If you think the name is a mouthful wait until you taste it!
Ingredients
- for the pork and spice marinade:
- 1 kg pork tenderloin cut into 12-3oz portions
- 1/2 teaspoon ground cumin
- 1/2 teaspoon cracked black pepper
- 2 cloves of garlic (minced finely)
- 1/4 teaspoon dried oregano
- 1/4 orange (juice)
- 1/2 lemon (juice)
- 1/2 lime (juice)
- 1 tblsp olive oil
- for the chutney:
- 1 lb rhubarb
- 5 oz cooking apples (diced)
- 2.5 oz onions diced
- 2.5 oz golden sultanas
- 5 oz brown sugar
- 5 floz balsamic vinegar
- 0.5 tsp chipotle chilli powder
- 0.5 tsp salt
- for the plantains:
- 2 medium ripe plantains (peeled)
- 1/2 cup neutral oil (rapeseed or canola)
- salt and pepper to taste
Method
- The Pork and Spice Marinade:
- Combine all of the spices and liquid ingredients in a bowl and mix to form a paste.
- In a large resealable bag, add the paste and the pork and marinate no more than six hours. This is important as the acid in the fruit may cook the pork fully.
- Heat a grill pan or sauté pan to medium to high heat. Add oil and cook for six minutes on each side. Do not over cook.
- When cooked through take pork out of the pan and let rest for five minutes before serving.
- The Chutney:
- Wash rhubarb and cut it up into small pieces.

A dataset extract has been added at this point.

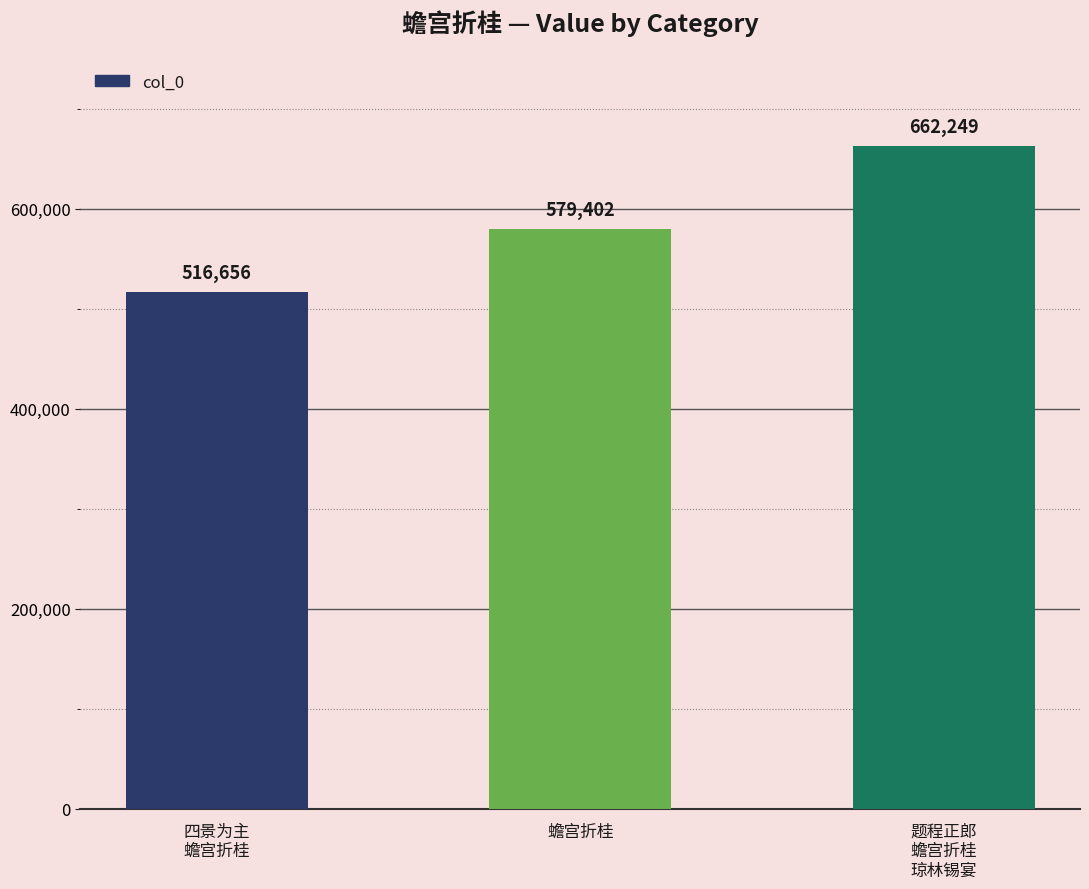

List the labels in order of value, smallest first.

四景为主
蟾宫折桂, 蟾宫折桂, 题程正郎
蟾宫折桂
琼林锡宴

- Peel and chop the apples and onions.
- Put all the ingredients into a stainless steel saucepan and heat carefully until boiling, stirring until the sugar has dissolved.
- Simmer for at least 45 minutes, stirring occasionally.
- When mixture is thick take off heat.
- This mixture can then be jarred and stored in a cool, dark place.
- The Plantains:
- Slice plantains on a bias into ¼ inch slices.
- Heat a frying pan on medium heat and add oil.
- Place the plantains carefully in the pan and pan fry on each side for 3 minutes or until brown but still al dente.
- Take off and drain on paper towels.
- Assemble three slices of plantains on a plate top with a slice of pork each and finish with topping each with a spoonful of chutney.